→ **Page text**:
•••••

2013-07-17

The Case for a Minnehaha Cycletrack

[Hennepin County's diagram of the proposal.]
"What wrong with Minnehaha Avenue?" my friend almost shouted.

"It's perfectly fine! I use it all the time."

We were on a bike ride around the city, and as usual on a group rides around the city, we were talking about other bike rides. I was trying to make the case for the proposed Minnehaha Avenue cycletrack, a new type of "Dutch-style" infrastructure which creates a separated, protected lane for bicycles between the sidewalks and cars.

My friend's reaction is not uncommon among bicyclists in Minneapolis. If you hang out with enough people who ride everywhere around the city, you'll find a lots who are reluctant to embrace cycletracks. They think they're unsafe or too slow, an necessary distraction. Pro-cycletrack people on the other hand, and I count myself among them, usually respond by saying "yeah but they're safer," or "we need them to encourage more people to ride bicycles."

Later that day, I got the following message from a Twitter follower:
@BillLindeke Time for another article on Minnehaha Avenue? My son was terrified last time we rode it...so much potential!!!
My friend, a mother with two kids, has a completely different opinion about the current state of Minnehaha Avenue. For her, the status quo is not working well at all. Bicycling down Minnehaha today, even though it has a decent bike lane and relatively calm traffic, doesn't work well for her and her family.

And that's the key to why we need cycletracks. The status quo of bicycling in the Twin Cities works well for a small but significant number of people, a group that skews young, male, wealthier, and white. It works so well that Minneapolis is justly famous for being a great place to ride a bicycle.

•••••

→ **Supplied entries**:
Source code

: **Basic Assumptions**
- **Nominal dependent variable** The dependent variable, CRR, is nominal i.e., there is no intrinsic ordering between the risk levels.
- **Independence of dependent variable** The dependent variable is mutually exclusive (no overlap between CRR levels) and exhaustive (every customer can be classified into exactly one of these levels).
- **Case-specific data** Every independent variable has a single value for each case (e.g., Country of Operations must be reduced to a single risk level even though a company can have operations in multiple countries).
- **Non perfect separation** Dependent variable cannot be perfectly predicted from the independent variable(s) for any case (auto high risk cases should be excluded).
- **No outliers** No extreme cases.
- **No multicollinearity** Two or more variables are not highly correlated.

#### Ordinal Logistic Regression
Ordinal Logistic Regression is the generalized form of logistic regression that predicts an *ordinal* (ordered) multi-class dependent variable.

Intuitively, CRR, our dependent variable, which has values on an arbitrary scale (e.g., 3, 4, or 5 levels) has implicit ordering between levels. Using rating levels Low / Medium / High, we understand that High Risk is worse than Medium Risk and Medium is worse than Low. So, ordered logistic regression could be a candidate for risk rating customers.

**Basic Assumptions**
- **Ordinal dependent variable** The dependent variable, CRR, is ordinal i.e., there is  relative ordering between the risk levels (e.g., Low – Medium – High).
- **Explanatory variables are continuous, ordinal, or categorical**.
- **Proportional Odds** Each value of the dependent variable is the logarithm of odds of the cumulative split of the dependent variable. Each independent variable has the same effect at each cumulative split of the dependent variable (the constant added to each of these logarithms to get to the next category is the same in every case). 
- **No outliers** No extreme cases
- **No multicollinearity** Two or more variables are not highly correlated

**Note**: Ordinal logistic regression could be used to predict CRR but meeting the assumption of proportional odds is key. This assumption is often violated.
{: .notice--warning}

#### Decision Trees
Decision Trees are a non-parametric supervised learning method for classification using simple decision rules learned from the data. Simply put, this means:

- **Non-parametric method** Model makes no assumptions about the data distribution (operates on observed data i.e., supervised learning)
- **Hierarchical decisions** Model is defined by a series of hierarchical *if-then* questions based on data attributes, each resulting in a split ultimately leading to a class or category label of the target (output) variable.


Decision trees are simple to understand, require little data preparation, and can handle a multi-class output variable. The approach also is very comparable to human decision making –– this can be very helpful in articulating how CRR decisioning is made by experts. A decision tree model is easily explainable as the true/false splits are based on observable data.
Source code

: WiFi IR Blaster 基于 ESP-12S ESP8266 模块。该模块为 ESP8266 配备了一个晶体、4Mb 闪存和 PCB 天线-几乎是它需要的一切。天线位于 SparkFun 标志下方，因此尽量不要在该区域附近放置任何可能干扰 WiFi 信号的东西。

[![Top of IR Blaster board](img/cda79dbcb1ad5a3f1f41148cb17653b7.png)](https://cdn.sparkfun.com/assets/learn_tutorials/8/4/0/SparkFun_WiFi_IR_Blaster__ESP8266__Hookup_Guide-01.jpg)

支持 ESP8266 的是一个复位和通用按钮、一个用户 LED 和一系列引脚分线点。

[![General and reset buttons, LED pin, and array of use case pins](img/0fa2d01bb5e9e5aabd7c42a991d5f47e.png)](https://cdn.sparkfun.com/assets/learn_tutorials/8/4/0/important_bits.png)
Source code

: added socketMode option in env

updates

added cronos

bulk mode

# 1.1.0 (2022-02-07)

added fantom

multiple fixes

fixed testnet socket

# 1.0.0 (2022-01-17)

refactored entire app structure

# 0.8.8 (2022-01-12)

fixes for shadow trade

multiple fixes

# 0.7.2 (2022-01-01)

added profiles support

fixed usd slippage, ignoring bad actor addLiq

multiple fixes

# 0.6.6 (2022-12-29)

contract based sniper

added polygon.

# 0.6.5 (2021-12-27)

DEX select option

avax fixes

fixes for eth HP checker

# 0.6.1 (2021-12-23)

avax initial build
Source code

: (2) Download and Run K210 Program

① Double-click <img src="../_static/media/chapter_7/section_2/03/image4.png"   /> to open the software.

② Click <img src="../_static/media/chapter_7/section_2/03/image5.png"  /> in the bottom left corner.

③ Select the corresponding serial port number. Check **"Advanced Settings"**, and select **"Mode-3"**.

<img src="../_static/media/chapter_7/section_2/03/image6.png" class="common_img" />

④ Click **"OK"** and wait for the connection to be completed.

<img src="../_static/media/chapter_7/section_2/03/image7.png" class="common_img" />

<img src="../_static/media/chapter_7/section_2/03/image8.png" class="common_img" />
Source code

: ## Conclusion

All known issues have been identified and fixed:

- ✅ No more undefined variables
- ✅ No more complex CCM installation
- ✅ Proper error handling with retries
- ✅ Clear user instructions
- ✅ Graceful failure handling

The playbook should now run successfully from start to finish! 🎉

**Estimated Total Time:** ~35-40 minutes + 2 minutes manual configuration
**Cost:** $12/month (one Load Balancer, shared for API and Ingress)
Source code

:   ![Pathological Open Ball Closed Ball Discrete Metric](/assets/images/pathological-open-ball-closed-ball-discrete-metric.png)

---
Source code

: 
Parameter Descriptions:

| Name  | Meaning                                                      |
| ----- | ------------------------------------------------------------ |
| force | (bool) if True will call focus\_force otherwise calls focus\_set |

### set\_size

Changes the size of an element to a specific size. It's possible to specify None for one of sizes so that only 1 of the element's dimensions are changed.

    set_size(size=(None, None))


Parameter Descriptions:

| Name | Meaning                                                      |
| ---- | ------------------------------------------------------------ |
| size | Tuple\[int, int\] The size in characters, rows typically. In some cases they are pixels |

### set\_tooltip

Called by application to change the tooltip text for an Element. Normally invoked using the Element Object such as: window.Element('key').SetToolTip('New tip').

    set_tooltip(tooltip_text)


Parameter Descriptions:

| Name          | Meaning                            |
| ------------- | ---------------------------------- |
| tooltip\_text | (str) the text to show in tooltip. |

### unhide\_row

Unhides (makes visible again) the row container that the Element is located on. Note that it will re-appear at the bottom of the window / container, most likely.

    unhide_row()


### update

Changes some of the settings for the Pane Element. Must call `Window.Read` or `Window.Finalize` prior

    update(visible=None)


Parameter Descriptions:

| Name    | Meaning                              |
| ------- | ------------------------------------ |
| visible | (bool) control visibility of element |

•••••

→ **Problems to solve**:
• 1. Please reproduce everything in the Minnehaha cycletrack post from "My friend, a" down to "ride a bicycle.".
• 2. Answer these from the Minnehaha cycletrack post:
(a) What kind of lane does the proposed cycletrack create, and where does it sit?
(b) What group does the post say the status quo of bicycling in the Twin Cities skews toward?
(c) What did the friend on the bike ride say about Minnehaha Avenue, besides using it all the time?

→ **Solution set**:
• 1.
My friend, a mother with two kids, has a completely different opinion about the current state of Minnehaha Avenue. For her, the status quo is not working well at all. Bicycling down Minnehaha today, even though it has a decent bike lane and relatively calm traffic, doesn't work well for her and her family.

And that's the key to why we need cycletracks. The status quo of bicycling in the Twin Cities works well for a small but significant number of people, a group that skews young, male, wealthier, and white. It works so well that Minneapolis is justly famous for being a great place to ride a bicycle.

• 2.
(a) A separated, protected lane for bicycles between the sidewalks and cars.
(b) Young, male, wealthier, and white.
(c) "It's perfectly fine!"